The detailed description is merely illustrative of the invention and does not limit the scope of the invention, which is defined by the appended claims and equivalents thereof. As would be obvious to one skilled in the art, many variations and modifications of the invention may be affected without departing from the spirit and scope of the novel concepts of the disclosure.

Claims

1. A polarizer, comprising:

a first protective film;

a second protective film; and

a polarizing film arranged between the first protective film and the second protective film, comprising a first polarizing zone and a second polarizing zone;

wherein the polarization degree of the first polarizing zone is greater than 99.9% and less than 100%, and the light transmittance thereof is ranging between 40% and 45%;

wherein the polarization degree of the second polarization zone is not less than 90% and not more than 99.9%, and the light transmittance thereof is ranging between 45% and 48%.
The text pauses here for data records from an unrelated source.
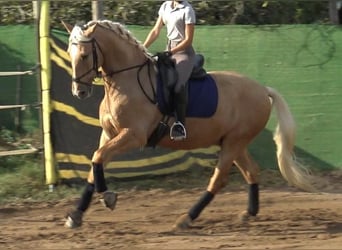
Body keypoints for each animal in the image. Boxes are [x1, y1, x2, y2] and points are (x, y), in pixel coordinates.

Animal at [60, 20, 312, 229]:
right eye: (70, 53)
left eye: (84, 55)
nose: (79, 91)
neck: (126, 81)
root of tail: (262, 90)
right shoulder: (109, 133)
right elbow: (95, 163)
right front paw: (76, 215)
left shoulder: (133, 135)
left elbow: (99, 158)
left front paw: (108, 197)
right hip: (234, 143)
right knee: (251, 171)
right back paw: (248, 213)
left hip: (234, 143)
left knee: (218, 180)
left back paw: (187, 218)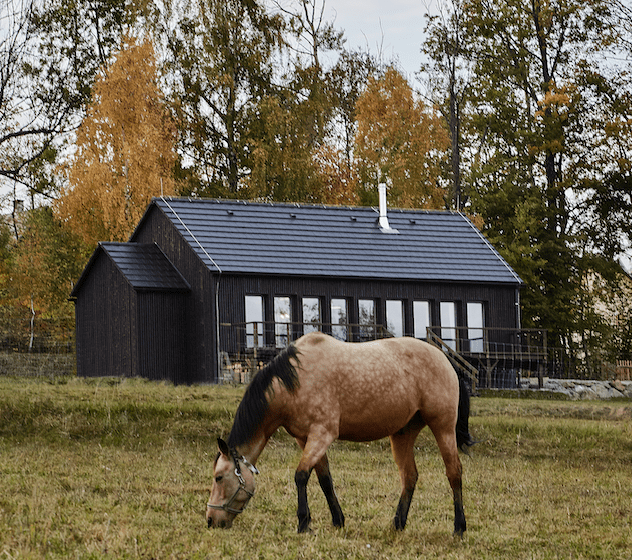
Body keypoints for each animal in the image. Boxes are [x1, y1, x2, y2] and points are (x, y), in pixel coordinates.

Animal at [207, 330, 474, 536]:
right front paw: (338, 520)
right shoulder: (306, 438)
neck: (296, 380)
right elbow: (324, 479)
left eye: (219, 478)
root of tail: (445, 359)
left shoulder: (322, 434)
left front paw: (303, 523)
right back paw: (398, 524)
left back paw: (459, 527)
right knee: (409, 476)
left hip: (443, 426)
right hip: (403, 433)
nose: (210, 520)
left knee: (454, 472)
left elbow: (301, 476)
2. An electronic device, comprising:

a display element comprising a display area;

a polarizer arranged on the display element; and

a camera module integrated into the display element, wherein the display area comprises a functional zone of the camera module;

wherein the polarizer comprises a first polarization zone and a second polarization zone, and the polarization and light transmittance of the first polarization zone and the second polarization zone are different, and the second polarization zone is located on the functional zone of the camera module.

3. The electronic device as claimed in claim 2, wherein the second polarization zone substantially and completely covers the functional zone of the camera module.

4. The electronic device as claimed in claim 2, wherein the polarization degree of the second functional zone of the polarizer is not less than 90% and not more than 99.9%, and the light transmittance thereof is between 45% and 48%.

5. The electronic device as claimed in claim 2, wherein the polarization degree of the first polarization zone of the polarizer is greater than 99.9% and less than 100%, and the light transmittance thereof is between 40% and 45%, and the first polarization zone covers the display area excluding the functional zone of the camera module.